Highlights of the amendments to Form ADV include the following:
- Umbrella Registration for Private Fund Managers: The revised Form includes instructions and a new schedule (Schedule R) for the reporting of relying advisers.
- Separately Managed Accounts: The revised Form requires disclosure regarding separately managed accounts. Separately managed accounts are those advisory accounts over which an investment adviser has continuous and regular supervisory authority (and therefore that count towards “regulatory assets under management”) that are not pooled investment vehicles.
- Other: The revised Form also now requires new or additional information regarding (among others):
- the breakdown of “regulatory assets under management” among categories of clients;
- accounts on social media platforms (including, but not limited to, Twitter, Facebook and LinkedIn);
- branch offices;
- parallel managed accounts; and
- outsourced chief compliance officers.
Books and Records Rule Amendments (Look out for an additional memo regarding this rule change)
The amendments to the books and records rule will now require registered investment advisers to maintain the following:
- the records listed in SEC Rule 204-2(a)(16) supporting performance claims in communications that the investment adviser circulates or distributes, directly or indirectly, to any person (as opposed to the current rule, which only applies to communications which are distributed to ten or more persons); and
- originals of all written communications received and copies of written communications sent by an investment adviser relating to the performance or rate of return of any or all managed accounts or securities recommendations.
The amendments to the books and records rule will apply to any communication circulated or distributed on or after October 1, 2017.
If you are registered with the SEC or a state securities authority, you must amend your Form ADV, including corresponding sections of Schedules A, B, C, and D, by filing additional amendments (other-than-annual amendments) promptly if:
- information you provided in response to Items 1, 3, 9 (except 9.A.(2), 9.B.(2), 9.E., and 9.F.), or 11 of Part 1A or Items 1, 2.A. through 2.F., or 2.I. of Part 1B becomes inaccurate in any way;
- information you provided in response to Items 4, 8, or 10 of Part 1A or Item 2.G. of Part 1B becomes materially inaccurate; or
- information you provided in your brochure becomes materially inaccurate (see note below for exceptions)

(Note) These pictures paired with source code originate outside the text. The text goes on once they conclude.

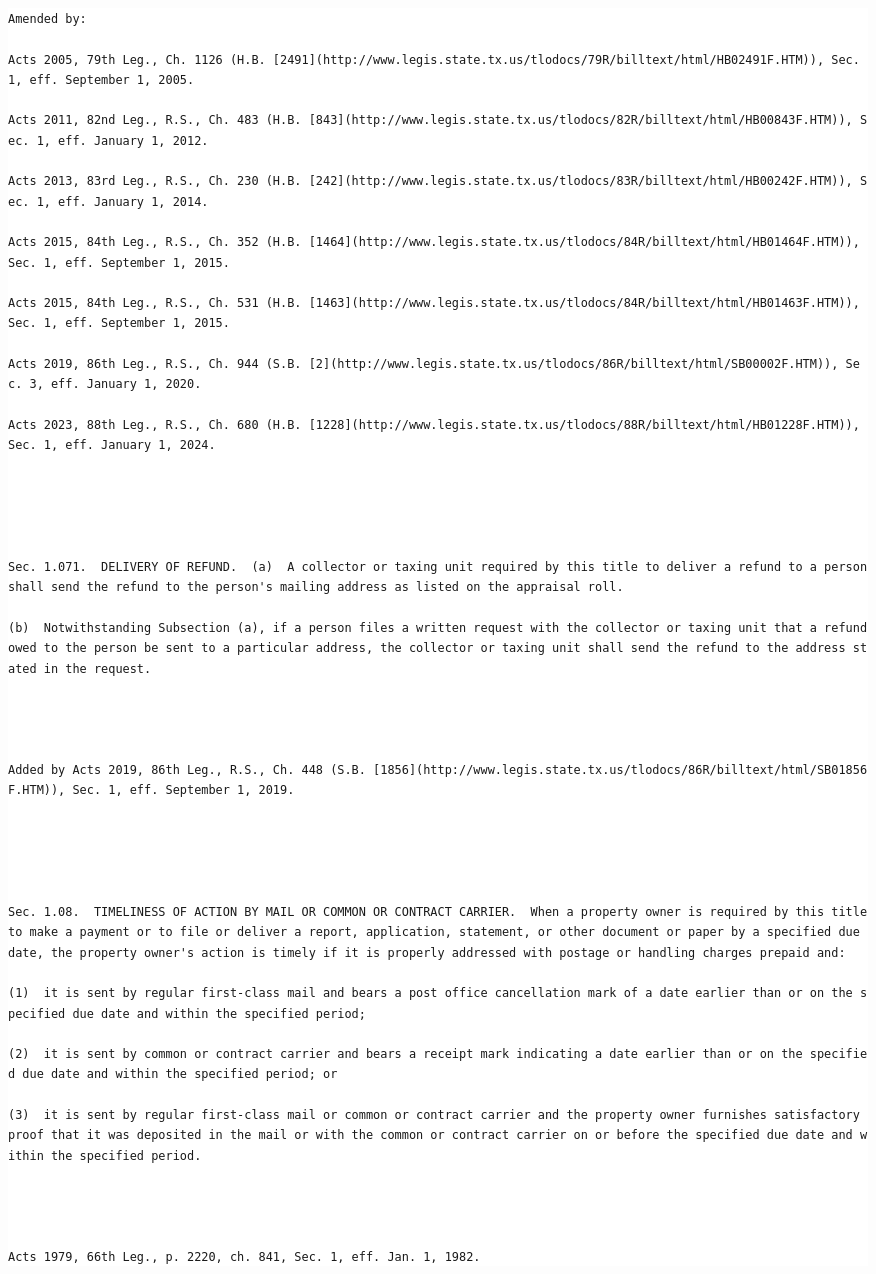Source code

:     Amended by: 
    
    Acts 2005, 79th Leg., Ch. 1126 (H.B. [2491](http://www.legis.state.tx.us/tlodocs/79R/billtext/html/HB02491F.HTM)), Sec. 1, eff. September 1, 2005.
    
    Acts 2011, 82nd Leg., R.S., Ch. 483 (H.B. [843](http://www.legis.state.tx.us/tlodocs/82R/billtext/html/HB00843F.HTM)), Sec. 1, eff. January 1, 2012.
    
    Acts 2013, 83rd Leg., R.S., Ch. 230 (H.B. [242](http://www.legis.state.tx.us/tlodocs/83R/billtext/html/HB00242F.HTM)), Sec. 1, eff. January 1, 2014.
    
    Acts 2015, 84th Leg., R.S., Ch. 352 (H.B. [1464](http://www.legis.state.tx.us/tlodocs/84R/billtext/html/HB01464F.HTM)), Sec. 1, eff. September 1, 2015.
    
    Acts 2015, 84th Leg., R.S., Ch. 531 (H.B. [1463](http://www.legis.state.tx.us/tlodocs/84R/billtext/html/HB01463F.HTM)), Sec. 1, eff. September 1, 2015.
    
    Acts 2019, 86th Leg., R.S., Ch. 944 (S.B. [2](http://www.legis.state.tx.us/tlodocs/86R/billtext/html/SB00002F.HTM)), Sec. 3, eff. January 1, 2020.
    
    Acts 2023, 88th Leg., R.S., Ch. 680 (H.B. [1228](http://www.legis.state.tx.us/tlodocs/88R/billtext/html/HB01228F.HTM)), Sec. 1, eff. January 1, 2024.
    
    
    
    
    
    Sec. 1.071.  DELIVERY OF REFUND.  (a)  A collector or taxing unit required by this title to deliver a refund to a person shall send the refund to the person's mailing address as listed on the appraisal roll.
    
    (b)  Notwithstanding Subsection (a), if a person files a written request with the collector or taxing unit that a refund owed to the person be sent to a particular address, the collector or taxing unit shall send the refund to the address stated in the request.
    
    
    
    
    Added by Acts 2019, 86th Leg., R.S., Ch. 448 (S.B. [1856](http://www.legis.state.tx.us/tlodocs/86R/billtext/html/SB01856F.HTM)), Sec. 1, eff. September 1, 2019.
    
    
    
    
    
    Sec. 1.08.  TIMELINESS OF ACTION BY MAIL OR COMMON OR CONTRACT CARRIER.  When a property owner is required by this title to make a payment or to file or deliver a report, application, statement, or other document or paper by a specified due date, the property owner's action is timely if it is properly addressed with postage or handling charges prepaid and:
    
    (1)  it is sent by regular first-class mail and bears a post office cancellation mark of a date earlier than or on the specified due date and within the specified period;
    
    (2)  it is sent by common or contract carrier and bears a receipt mark indicating a date earlier than or on the specified due date and within the specified period; or
    
    (3)  it is sent by regular first-class mail or common or contract carrier and the property owner furnishes satisfactory proof that it was deposited in the mail or with the common or contract carrier on or before the specified due date and within the specified period.
    
    
    
    
    Acts 1979, 66th Leg., p. 2220, ch. 841, Sec. 1, eff. Jan. 1, 1982.
    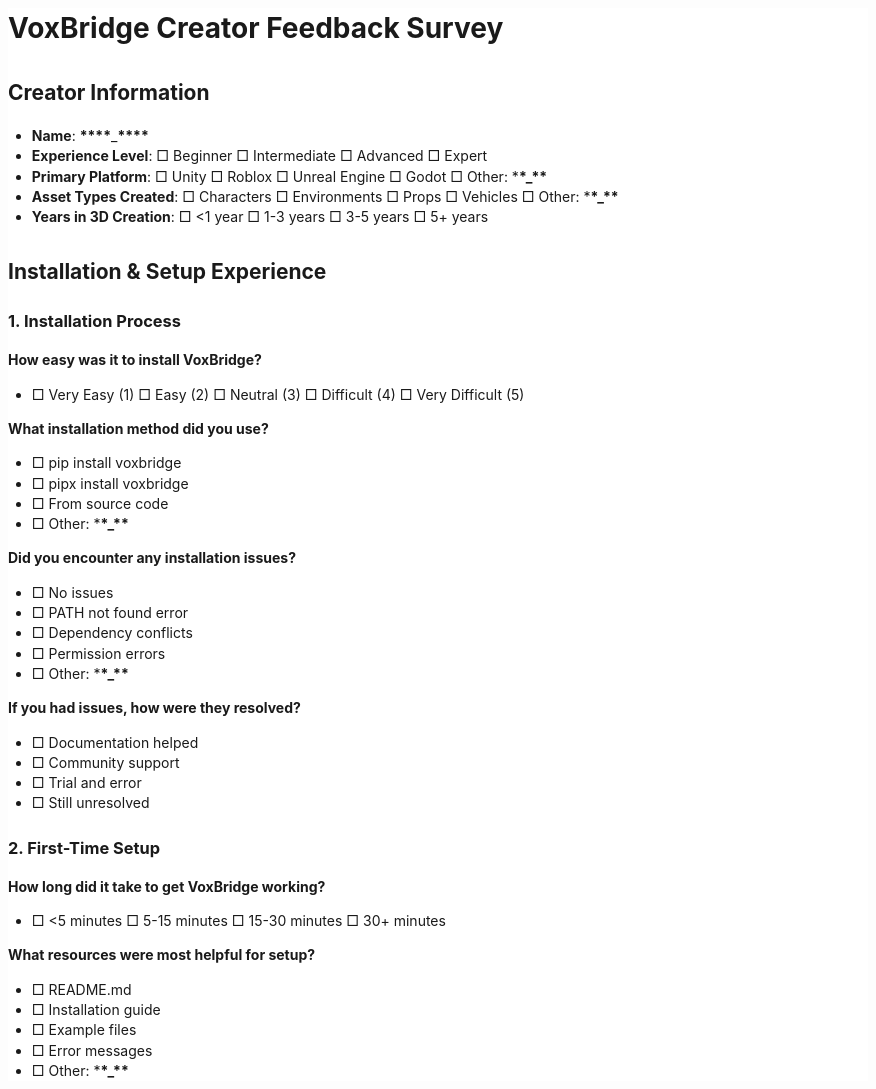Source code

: # VoxBridge Creator Feedback Survey

## Creator Information

- **Name**: **\*\*\*\***\_**\*\*\*\***
- **Experience Level**: □ Beginner □ Intermediate □ Advanced □ Expert
- **Primary Platform**: □ Unity □ Roblox □ Unreal Engine □ Godot □ Other: \***\*\_\*\***
- **Asset Types Created**: □ Characters □ Environments □ Props □ Vehicles □ Other: \***\*\_\*\***
- **Years in 3D Creation**: □ <1 year □ 1-3 years □ 3-5 years □ 5+ years

## Installation & Setup Experience

### 1. Installation Process

**How easy was it to install VoxBridge?**

- □ Very Easy (1) □ Easy (2) □ Neutral (3) □ Difficult (4) □ Very Difficult (5)

**What installation method did you use?**

- □ pip install voxbridge
- □ pipx install voxbridge
- □ From source code
- □ Other: \***\*\_\*\***

**Did you encounter any installation issues?**

- □ No issues
- □ PATH not found error
- □ Dependency conflicts
- □ Permission errors
- □ Other: \***\*\_\*\***

**If you had issues, how were they resolved?**

- □ Documentation helped
- □ Community support
- □ Trial and error
- □ Still unresolved

### 2. First-Time Setup

**How long did it take to get VoxBridge working?**

- □ <5 minutes □ 5-15 minutes □ 15-30 minutes □ 30+ minutes

**What resources were most helpful for setup?**

- □ README.md
- □ Installation guide
- □ Example files
- □ Error messages
- □ Other: \***\*\_\*\***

Part 1: If you are submitting an other-than-annual amendment, you are not required to update your responses to Items 2, 5, 6, 7, 9.A.(2), 9.B.(2), 9.E., 9.F., or 12 of Part 1A or Items 2.H. or 2.J. of Part 1B even if your responses to those items have become inaccurate.
Part 2: You must amend your brochure supplements (see Form ADV, Part 2B) promptly if any information in them becomes materially inaccurate. If you are submitting an other-than-annual amendment to your brochure, you are not required to update your summary of material changes as required by Item 2. You are not required to update your brochure between annual amendments solely because the amount of client assets you manage has changed or because your fee schedule has changed. However, if you are updating your brochure for a separate reason in between annual amendments, and the amount of client assets you manage listed in response to Item 4.E or your fee schedule listed in response to Item 5.A has become materially inaccurate, you should update that item(s) as part of the interim amendment.
• If you are an SEC-registered adviser, you are required to file your brochure amendments electronically through IARD. You are not required to file amendments to your brochure supplements with the SEC, but you must maintain a copy of them in your files.
• If you are a state-registered adviser, you are required to file your brochure amendments and brochure supplement amendments with the appropriate state securities authorities through IARD.